ACTION ITEM:
The answer must be an exact copy of the lines from the one holding "предусмотренных руководством по эксплуатации" through the final line of the entries, and nothing else.
SUPPLIED INFORMATION Start Marker
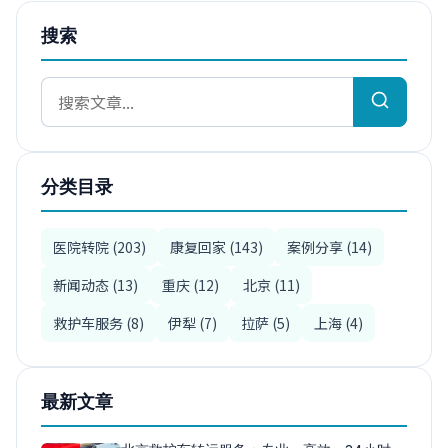
搜索
分类目录
医院转院 (203)
康复回家 (143)
案例分享 (14)
新闻动态 (13)
重庆 (12)
北京 (11)
救护车服务 (8)
伊犁 (7)
拉萨 (5)
上海 (4)
最新文章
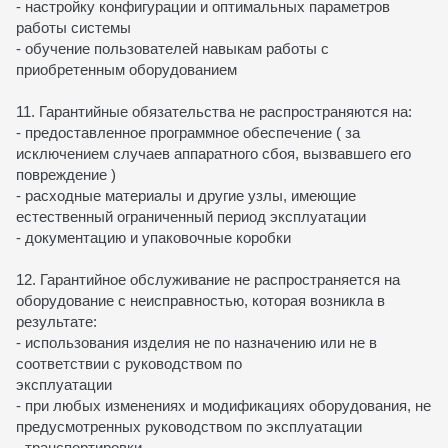
- настройку конфигурации и оптимальных параметров
работы системы
- обучение пользователей навыкам работы с
приобретенным оборудованием
11. Гарантийные обязательства не распространяются на:
- предоставленное программное обеспечение ( за
исключением случаев аппаратного сбоя, вызвавшего его
повреждение )
- расходные материалы и другие узлы, имеющие
естественный ограниченный период эксплуатации
- документацию и упаковочные коробки
12. Гарантийное обслуживание не распространяется на
оборудование с неисправностью, которая возникла в
результате:
- использования изделия не по назначению или не в
соответствии с руководством по
эксплуатации
- при любых изменениях и модификациях оборудования, не
предусмотренных руководством по эксплуатации
- транспортировки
SUPPLIED INFORMATION End Marker
SOLUTION TO THIS TASK:
предусмотренных руководством по эксплуатации
- транспортировки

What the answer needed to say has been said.